ELIZABETH PARKER & BRIDGET SWEET
Bridge-Building: Fostering Safe Spaces in the Secondary Choral Classroom
Time Magazine’s recent feature article, “The Kids are Not All Right” (November 2016, p. 44-51), addresses the current state of mental health of adolescents across America. Author Susanna Schrobsdorff writes:
“They are the post-9/11 generation, raised in an era of economic and national insecurity. They’ve never known a time when terrorism and school shootings weren’t the norm. They grew up watching their parents weather a severe recession, and perhaps the most important, they hit puberty at a time when technology and social media were transforming society.” (p. 47)

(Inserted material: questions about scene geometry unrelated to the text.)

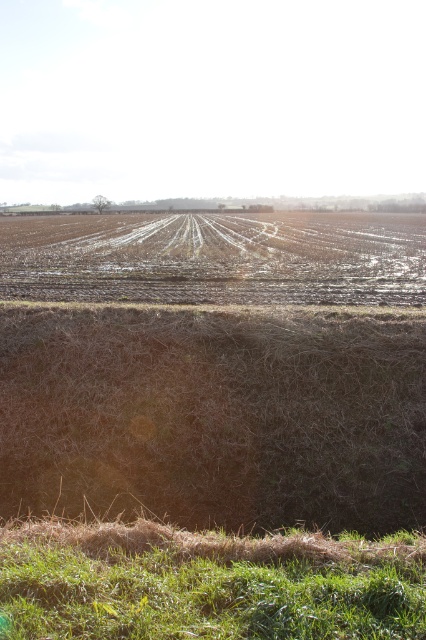
Question: Is brown dry hay at lower center to the left of green grassy hill at lower center from the viewer's perspective?

Choices:
 (A) no
 (B) yes

Answer: (B)

Question: Which object appears farthest from the camera in this image?

Choices:
 (A) green grassy hill at lower center
 (B) brown dry hay at lower center

Answer: (B)

Question: From the image, what is the correct spatial relationship of brown dry hay at lower center in relation to green grassy hill at lower center?

Choices:
 (A) left
 (B) right

Answer: (A)

Question: Which object is closer to the camera taking this photo?

Choices:
 (A) brown dry hay at lower center
 (B) green grassy hill at lower center

Answer: (B)

Question: Among these objects, which one is farthest from the camera?

Choices:
 (A) brown dry hay at lower center
 (B) green grassy hill at lower center

Answer: (A)

Question: Is brown dry hay at lower center thinner than green grassy hill at lower center?

Choices:
 (A) yes
 (B) no

Answer: (B)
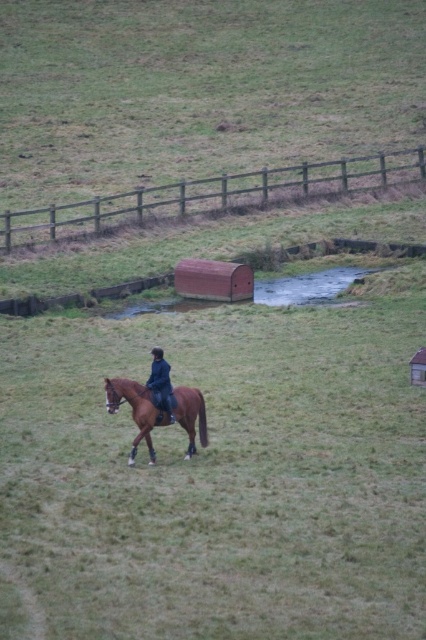
Question: Which of these objects is positioned closest to the brown glossy horse at lower center?

Choices:
 (A) dark blue leather jacket at center
 (B) brown wooden fence at upper center
 (C) green grassy field at center

Answer: (A)

Question: Which object is positioned closest to the brown wooden fence at upper center?

Choices:
 (A) brown glossy horse at lower center
 (B) dark blue leather jacket at center

Answer: (A)

Question: Which point appears farthest from the camera in this image?

Choices:
 (A) (164, 365)
 (B) (265, 32)
 (C) (175, 417)

Answer: (B)

Question: Is green grassy field at center positioned at the back of brown wooden fence at upper center?

Choices:
 (A) no
 (B) yes

Answer: (B)

Question: Does green grassy field at center lie in front of brown wooden fence at upper center?

Choices:
 (A) no
 (B) yes

Answer: (A)

Question: Does brown glossy horse at lower center appear over dark blue leather jacket at center?

Choices:
 (A) yes
 (B) no

Answer: (B)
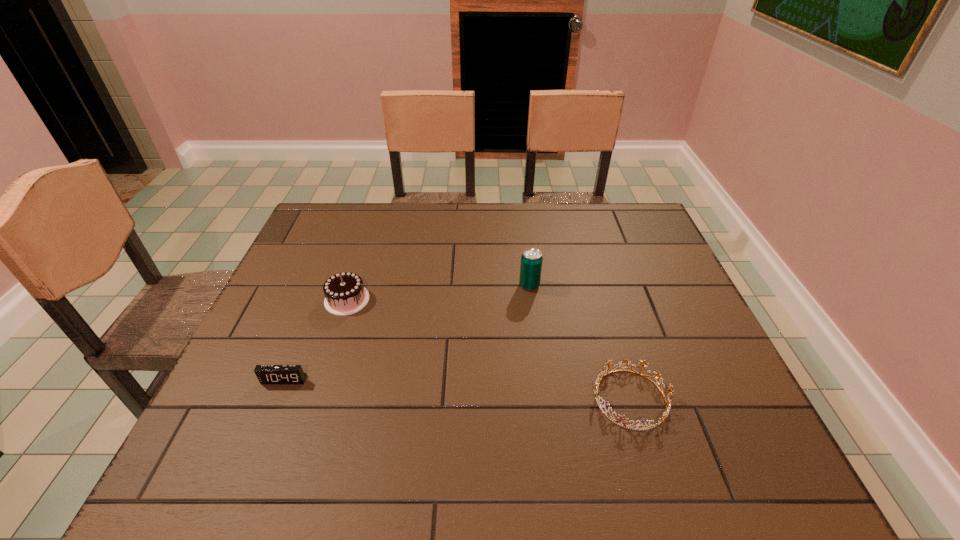
Identify the location of the third object from left to right. The image size is (960, 540). (531, 260).

At what (x,y) coordinates should I click in order to perform the action: click on the tallest object. Please return your answer as a coordinate pair (x, y). The image size is (960, 540). Looking at the image, I should click on (531, 260).

Find the location of `the third shortest object`. the third shortest object is located at coordinates (345, 294).

Find the location of `the rightmost object`. the rightmost object is located at coordinates pos(602,375).

Where is `alarm clock`? alarm clock is located at coordinates (267, 374).

This screenshot has width=960, height=540. What are the coordinates of `free point located on the back of the second object from right to left` in the screenshot? It's located at (524, 245).

You are a GUI agent. You are given a task and a screenshot of the screen. Output one action in this format:
    pyautogui.click(x=<x>, y=<y>)
    Task: Click on the vacant space situated 0.250m on the right of the second tallest object
    This screenshot has height=540, width=960.
    Given the screenshot: What is the action you would take?
    pyautogui.click(x=463, y=300)

Locate an element on the screen. The height and width of the screenshot is (540, 960). free location located on the front-facing side of the tiara is located at coordinates (424, 399).

Locate an element on the screen. free space located on the front-facing side of the tiara is located at coordinates (517, 399).

Identify the location of vacant space located 0.110m on the front-facing side of the tiara. (541, 399).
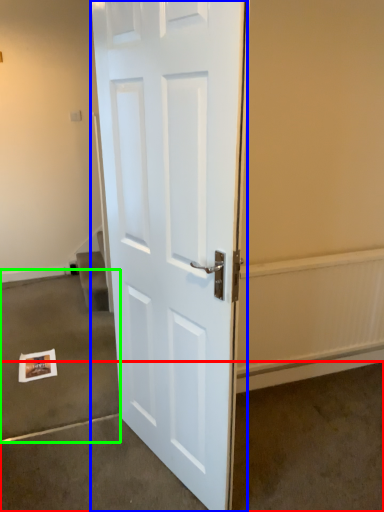
Question: Which is nearer to the concrete (highlighted by a red box)? door (highlighted by a blue box) or concrete (highlighted by a green box).

Choices:
 (A) door
 (B) concrete

Answer: (A)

Current secondary choral programs are comprised of this post-9/11 generation. Emerging from these global events, conceptions of safe space have gained greater momentum and importance in schools. Safe space stretches beyond the notion of classrooms as places of physical safety for students into where students feel psychologically and emotionally free to take risks, express viewpoints, share knowledge, be themselves, and openly participate. Holley and Sterner (2005) write, “In classrooms, students who experience ‘safe space’ are able to express themselves as individuals, even if those actions and ideas may considerably differ from others within the environment, including students, the instructor, and perhaps the profession-at-large” (p. 50). In music education, several researchers have established that choral classrooms are safe places for many students. Choral music settings represent a home away from home, a place for belonging, and self- and social identity. However, little research has focused on how safe spaces are specifically fostered in choral music settings.
Our session will address the questions: (1) How are safe spaces built and upheld in choral classrooms to facilitate psychological growth and well-being? (2) What roles can safe spaces play in the longevity of adolescent involvement in music-making? (3) How does a safe space philosophy bridge the development of safe people who then help to further transform our schools and communities? During our session, we will discuss effective strategies for developing and upholding a culture of safe place in the choral classroom. As part of the conversation, we will share research that we have conducted on safe space, involving multiple choral contexts (e.g. choirs for students with disabilities, charter school settings, single and mixed gender choirs). Our proposed presentation connects to the eastern ACDA theme of “Building Bridges” as choral music educators strive to become more inclusive and reflective of the lifelong goals within choral music participants, goals that include a more socially just and equitable society.